Heavily pretreated ovarian cancer patients treated by single-agent gemcitabine. A retrospective outcome comparison between platinum-sensitive and platinum-resistant patients

, , , , , , , , & show all
Pages 463-468 | Received 09 Aug 2005, Published online: 08 Jul 2009

Abstract

To assess activity and toxicity of gemcitabine treatment in heavily pretreated epithelial ovarian cancer (EOC) patients and compare the outcome between platinum-sensitive and platinum-resistant patients. We conducted a retrospective analysis of 43 women with EOC treated with gemcitabine on Days 1, 8 and 15 every 28 days. Response was evaluated by physical examination and serial CA 125 measurements.

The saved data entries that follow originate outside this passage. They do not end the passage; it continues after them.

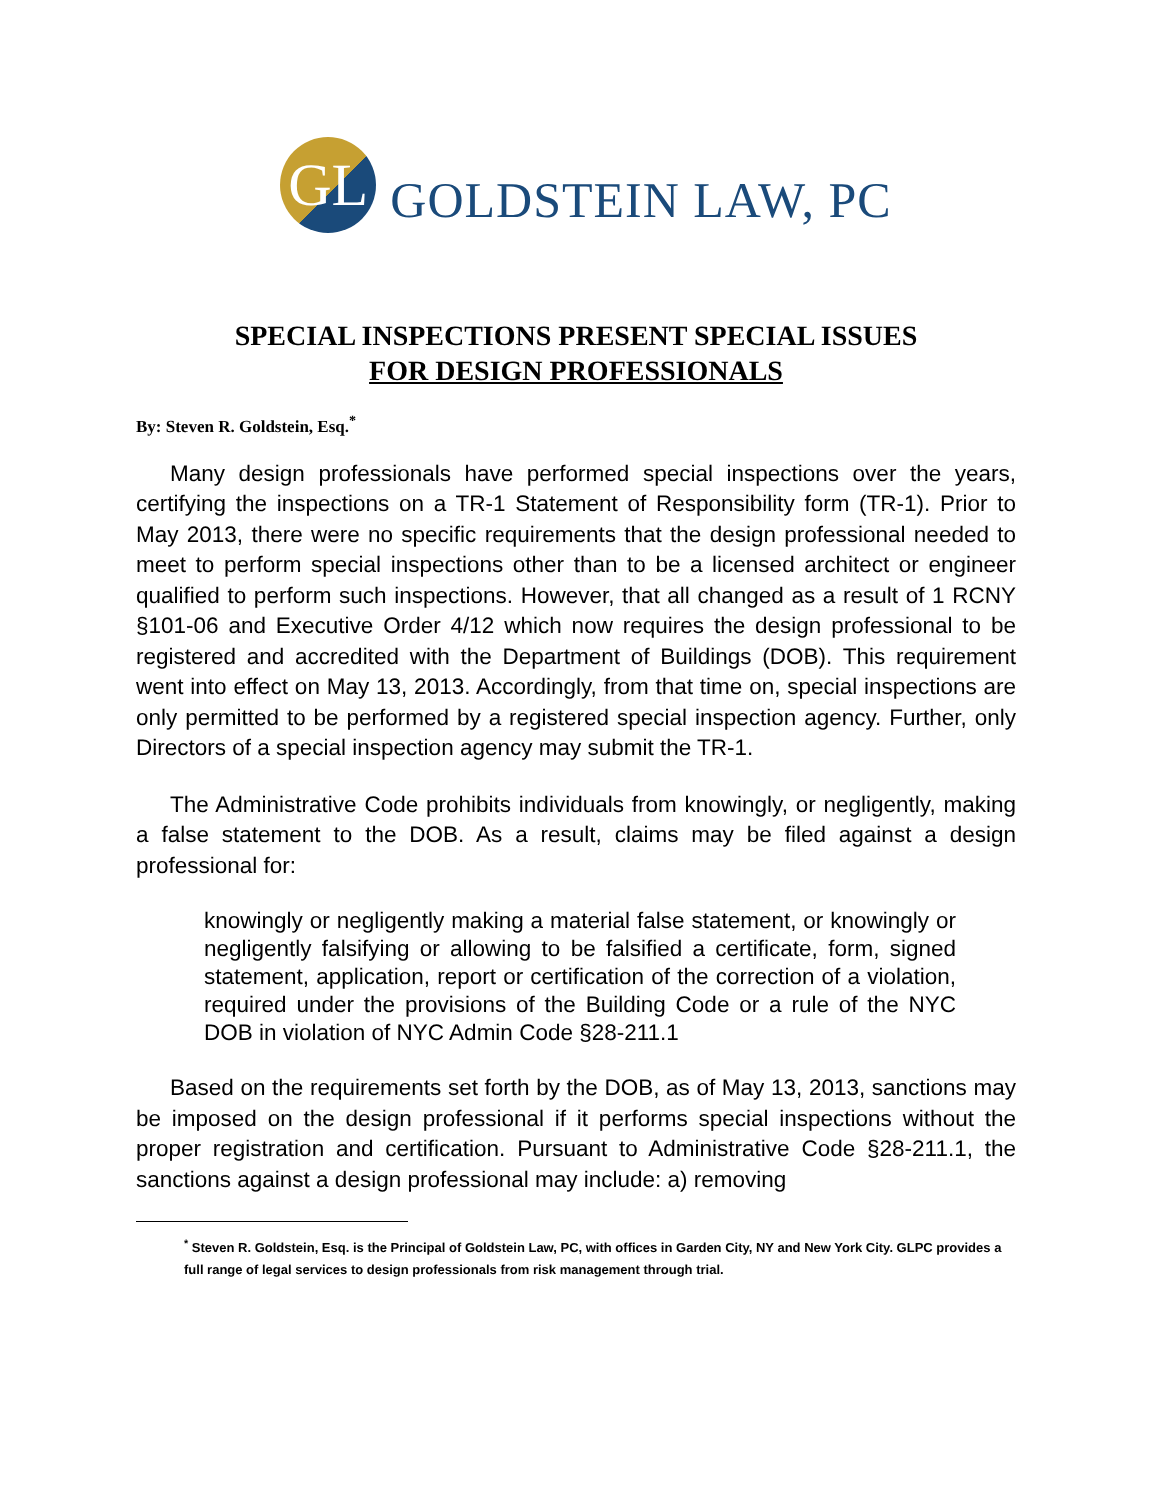GL
GOLDSTEIN LAW, PC
SPECIAL INSPECTIONS PRESENT SPECIAL ISSUES
FOR DESIGN PROFESSIONALS
By: Steven R. Goldstein, Esq.<sup>*</sup>
Many design professionals have performed special inspections over the years, certifying the inspections on a TR-1 Statement of Responsibility form (TR-1). Prior to May 2013, there were no specific requirements that the design professional needed to meet to perform special inspections other than to be a licensed architect or engineer qualified to perform such inspections. However, that all changed as a result of 1 RCNY §101-06 and Executive Order 4/12 which now requires the design professional to be registered and accredited with the Department of Buildings (DOB). This requirement went into effect on May 13, 2013. Accordingly, from that time on, special inspections are only permitted to be performed by a registered special inspection agency. Further, only Directors of a special inspection agency may submit the TR-1.
The Administrative Code prohibits individuals from knowingly, or negligently, making a false statement to the DOB. As a result, claims may be filed against a design professional for:
knowingly or negligently making a material false statement, or knowingly or negligently falsifying or allowing to be falsified a certificate, form, signed statement, application, report or certification of the correction of a violation, required under the provisions of the Building Code or a rule of the NYC DOB in violation of NYC Admin Code §28-211.1
Based on the requirements set forth by the DOB, as of May 13, 2013, sanctions may be imposed on the design professional if it performs special inspections without the proper registration and certification. Pursuant to Administrative Code §28-211.1, the sanctions against a design professional may include: a) removing
<sup>*</sup> Steven R. Goldstein, Esq. is the Principal of Goldstein Law, PC, with offices in Garden City, NY and New York City. GLPC provides a full range of legal services to design professionals from risk management through trial.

The patients (median age 62 years, range 29–87) were previously exposed to a median of 3 (2–8) chemotherapy regimens. A median of 3.5 (1–14) gemcitabine cycles were administered. Eleven (25.6%) patients showed partial response, 19 (44.2%) had stable disease and 13 (30.2%) progressed. Among 22 platinum-sensitive and 21 platinum-resistant patients, the response rate was 45.5% and 4.7% respectively (p = 0.001), and the median time to progression was 5.0 and 2.8 months, respectively (p = 0.0006). The respective median survival was 16.5 and 6.3 months (p = 0.0001). Grade III–IV hematological toxicities included anemia in four (9.3%) patients, thrombocytopenia in four (9.3%) and leucopenia in two (4.7%). The main non-hematological toxicities were grade III fatigue in two patients (4.7%) and nausea and vomiting in two (4.7%). Single agent gemcitabine is an attractive option for heavily pretreated EOC patients. The significant difference between platinum-sensitive and resistant patients’ warrants further investigation.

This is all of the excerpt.